Do negative absolute temperatures matter physics and specifically Statistical Physics? We provide evidence that we can certainly answer positively to this vexata quaestio. The great majority of models investigated by statistical mechanics over almost one century and a half exhibit positive absolute temperature, because their entropy is a nondecreasing function of energy. Since more than half a century ago it has been realized that this may not be the case for some physical systems as incompressible fluids, nuclear magnetic chains, lasers, cold atoms and optical waveguides. We review these examples and discuss their peculiar thermodynamic properties, which have been associated to the presence of thermodynamic regimes, characterized by negative absolute temperatures. As reported in this review, the ambiguity inherent the definition of entropy has recurrently raised a harsh debate about the possibility of considering negative temperature states as genuine thermodynamic equilibrium ones. Here we show that negative absolute temperatures are consistent with equilibrium as well as with non-equilibrium thermodynamics. In particular, thermometry, thermodynamics of cyclic transformations, ensemble equivalence, fluctuation–dissipation relations, response theory and even transport processes can be reformulated to include them, thus dissipating any prejudice about their exceptionality, typically presumed as a manifestation of transient metastable effects.
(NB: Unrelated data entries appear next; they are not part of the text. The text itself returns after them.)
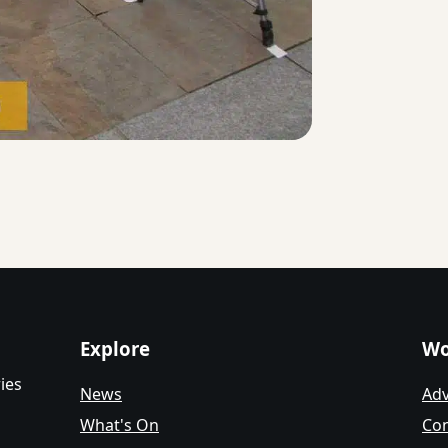
Explore
Wo
ies
News
Adv
What's On
Con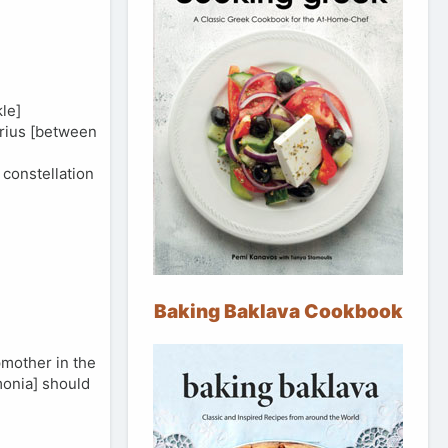
le]
arius [between
constellation
Baking Baklava Cookbook
pmother in the
monia] should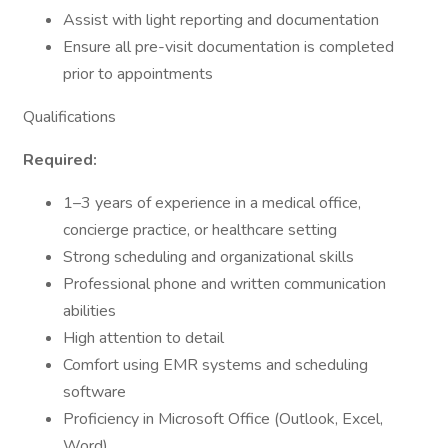
Assist with light reporting and documentation
Ensure all pre-visit documentation is completed
prior to appointments
Qualifications
Required:
1–3 years of experience in a medical office,
concierge practice, or healthcare setting
Strong scheduling and organizational skills
Professional phone and written communication
abilities
High attention to detail
Comfort using EMR systems and scheduling
software
Proficiency in Microsoft Office (Outlook, Excel,
Word)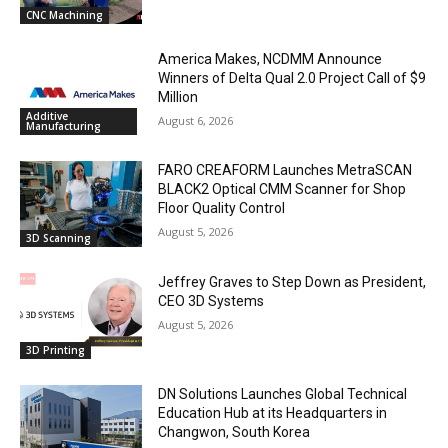
CNC Machining
America Makes, NCDMM Announce
Winners of Delta Qual 2.0 Project Call of $9
Million
Additive
August 6, 2026
Manufacturing
FARO CREAFORM Launches MetraSCAN
BLACK2 Optical CMM Scanner for Shop
Floor Quality Control
August 5, 2026
3D Scanning
Jeffrey Graves to Step Down as President,
CEO 3D Systems
August 5, 2026
3D Printing
DN Solutions Launches Global Technical
Education Hub at its Headquarters in
Changwon, South Korea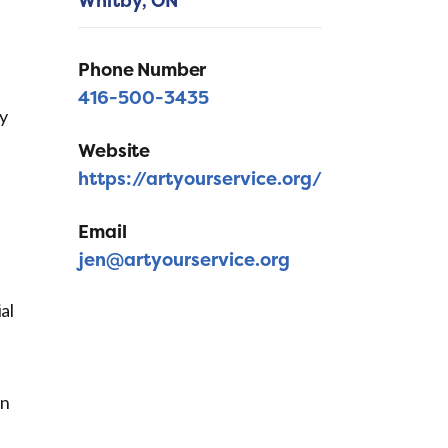
Whitby,
ON
Phone Number
416-500-3435
ly
Website
https://artyourservice.org/
Email
jen@artyourservice.org
al
in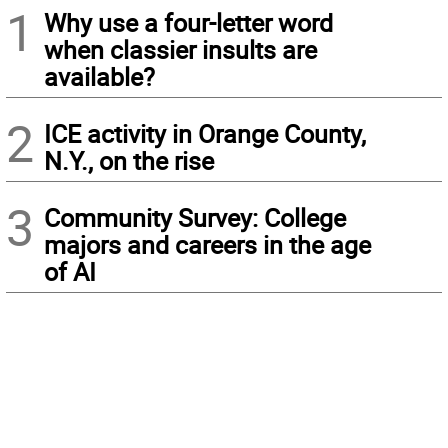
1
Why use a four-letter word
when classier insults are
available?
2
ICE activity in Orange County,
N.Y., on the rise
3
Community Survey: College
majors and careers in the age
of AI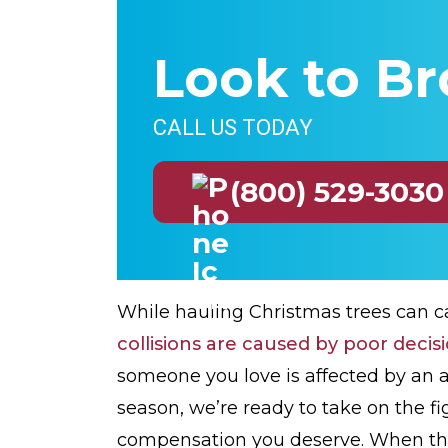
Look to Br
CALL US TODAY
(800) 529-3030
While hauling Christmas trees can c
collisions are caused by poor decis
someone you love is affected by an a
season, we’re ready to take on the fig
compensation you deserve. When th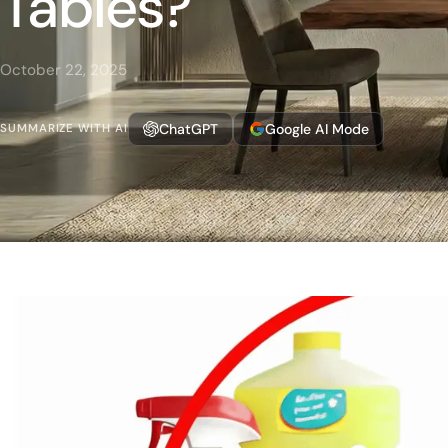
Tables?
October 22, 2025
ChatGPT
Google AI Mode
SUMMARIZE WITH AI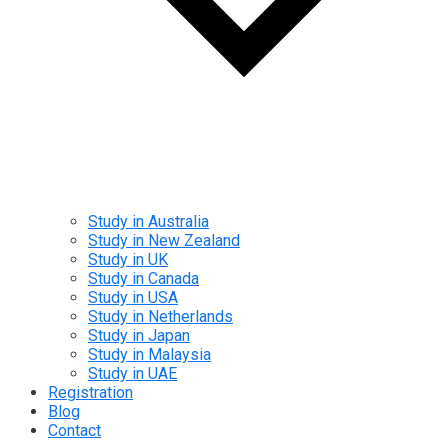
Study in Australia
Study in New Zealand
Study in UK
Study in Canada
Study in USA
Study in Netherlands
Study in Japan
Study in Malaysia
Study in UAE
Registration
Blog
Contact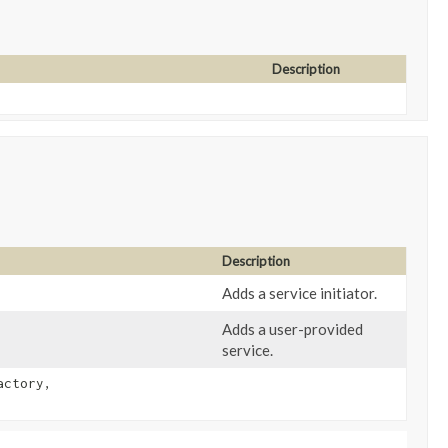
Description
Description
Adds a service initiator.
Adds a user-provided
service.
actory,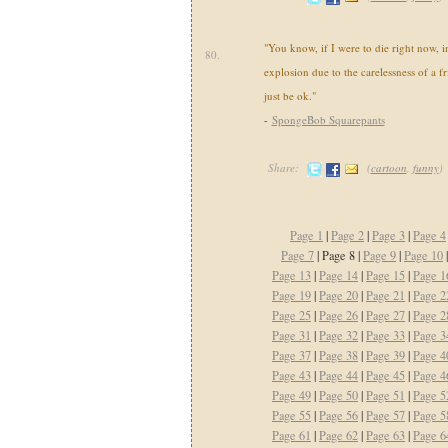
"You know, if I were to die right now, i
80.
explosion due to the carelessness of a fr
just be ok."
-
SpongeBob Squarepants
Share:
(
cartoon
,
funny
)
Page 1
|
Page 2
|
Page 3
|
Page 4
Page 7
| Page 8 |
Page 9
|
Page 10
Page 13
|
Page 14
|
Page 15
|
Page 1
Page 19
|
Page 20
|
Page 21
|
Page 2
Page 25
|
Page 26
|
Page 27
|
Page 2
Page 31
|
Page 32
|
Page 33
|
Page 3
Page 37
|
Page 38
|
Page 39
|
Page 4
Page 43
|
Page 44
|
Page 45
|
Page 4
Page 49
|
Page 50
|
Page 51
|
Page 5
Page 55
|
Page 56
|
Page 57
|
Page 5
Page 61
|
Page 62
|
Page 63
|
Page 6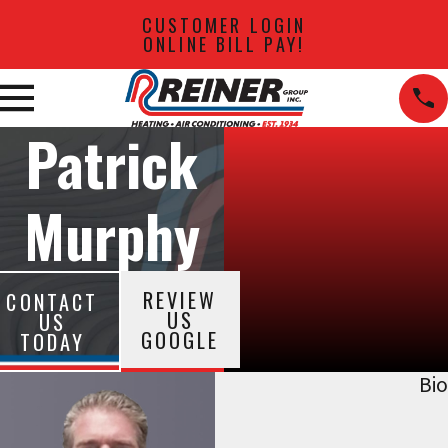
CUSTOMER LOGIN
ONLINE BILL PAY!
Patrick
Murphy
REVIEW
CONTACT
US
US
GOOGLE
TODAY
Bio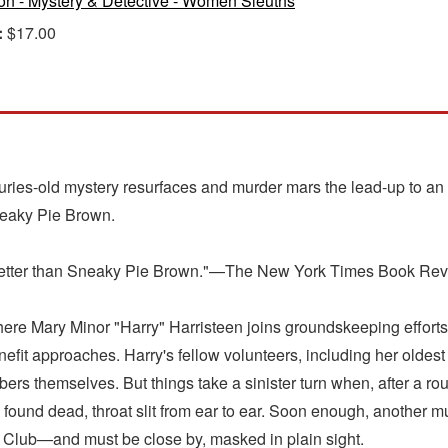
ion - Mystery & Detective - Women Sleuths
:
$17.00
ries-old mystery resurfaces and murder mars the lead-up to an a
neaky Pie Brown.
for better than Sneaky Pie Brown."—The New York Times Book Re
here Mary Minor "Harry" Harristeen joins groundskeeping efforts
nefit approaches. Harry's fellow volunteers, including her oldest
rs themselves. But things take a sinister turn when, after a rout
 found dead, throat slit from ear to ear. Soon enough, another mur
the Club—and must be close by, masked in plain sight.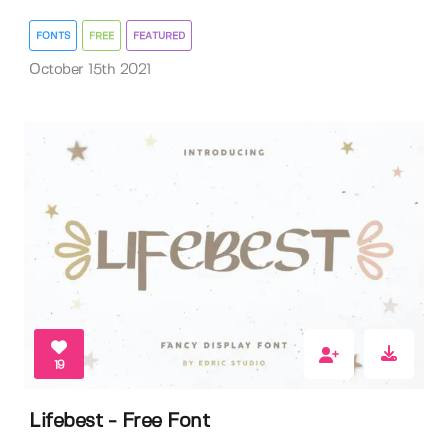
FONTS
FREE
FEATURED
October 15th 2021
19
Lifebest - Free Font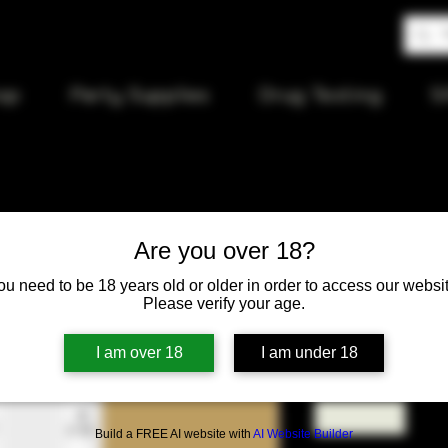
op
Party Supplies
Drug Testing
S
Are you over 18?
94 Kraft B
ou need to be 18 years old or older in order to access our websit
Please verify your age.
Price
$12.00
I am over 18
I am under 18
Quantity
*
Build a FREE AI website with
AI Website Builder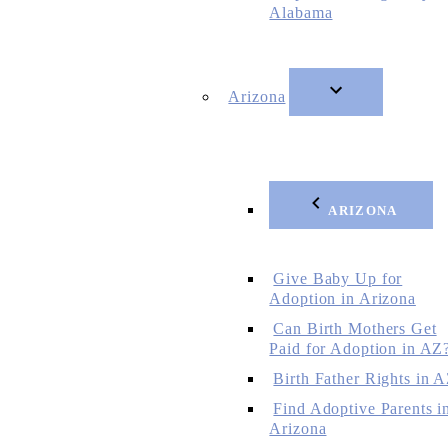
Alabama
Arizona
ARIZONA
Give Baby Up for
Adoption in Arizona
Can Birth Mothers Get
Paid for Adoption in AZ
Birth Father Rights in 
Find Adoptive Parents i
Arizona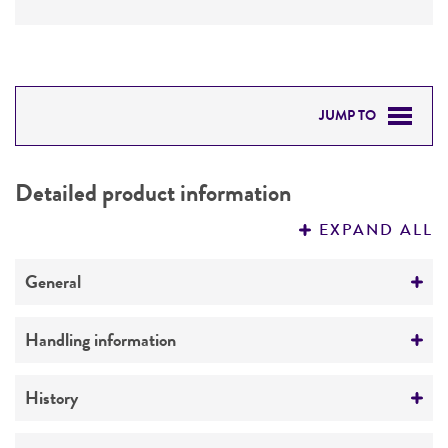
JUMP TO
DETAILED PRODUCT INFORMATION
Detailed product information
PERMITS & RESTRICTIONS
EXPAND ALL
REFERENCES
General
Preceptrol
Handling information
No
Medium
History
ATCC Medium 336: Potato dextrose agar (PDA)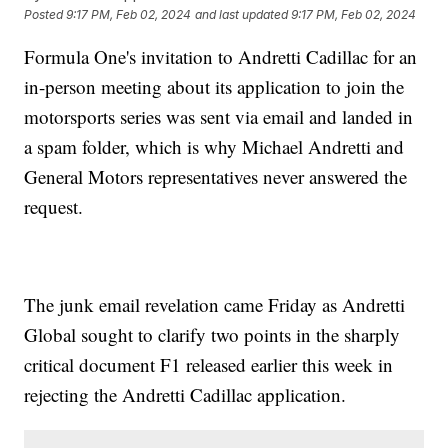
Posted
9:17 PM, Feb 02, 2024
and last updated
9:17 PM, Feb 02, 2024
Formula One's invitation to Andretti Cadillac for an
in-person meeting about its application to join the
motorsports series was sent via email and landed in
a spam folder, which is why Michael Andretti and
General Motors representatives never answered the
request.
The junk email revelation came Friday as Andretti
Global sought to clarify two points in the sharply
critical document F1 released earlier this week in
rejecting the Andretti Cadillac application.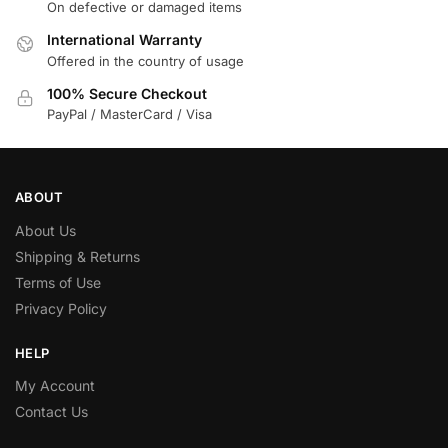
On defective or damaged items
International Warranty
Offered in the country of usage
100% Secure Checkout
PayPal / MasterCard / Visa
ABOUT
About Us
Shipping & Returns
Terms of Use
Privacy Policy
HELP
My Account
Contact Us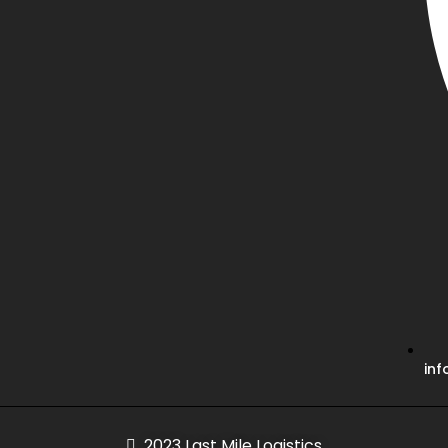
inf
2023 Last Mile Logistics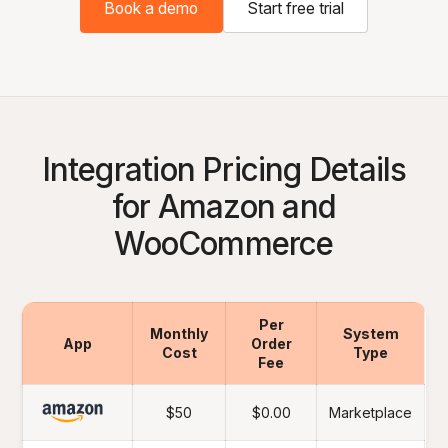
Book a demo
Start free trial
Integration Pricing Details
for Amazon and
WooCommerce
Per
Monthly
System
App
Order
Cost
Type
Fee
$50
$0.00
Marketplace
负绝对温度与物理学特别是统计物理学有关系吗？我们提供的证据表明，我们可以肯定地对这个vexata quaestio做出积极的回答。由统计力学研究的绝大多数模型在近一个半世纪中表现出正的绝对温度，因为它们的熵是能量的不变函数。自半个多世纪以来，人们已经意识到，对于某些物理系统，例如不可压缩的流体，核磁链，激光器，冷原子和光波导，可能并非如此。我们回顾了这些例子并讨论了它们独特的热力学性质，这些性质与以负绝对温度为特征的热力学状态的存在有关。正如这篇评论中所报道的那样，熵的定义固有的含混性经常引起关于将负温度状态视为真正的热力学平衡状态的可能性的激烈争论。在这里，我们显示负的绝对温度与平衡以及非平衡热力学一致。特别是，可以重新构造测温法，循环变换的热力学，集合等价，波动-耗散关系，响应理论甚至传输过程，以包括它们，从而消除了对它们特殊性的任何偏见，通常被认为是瞬态亚稳态效应的表现。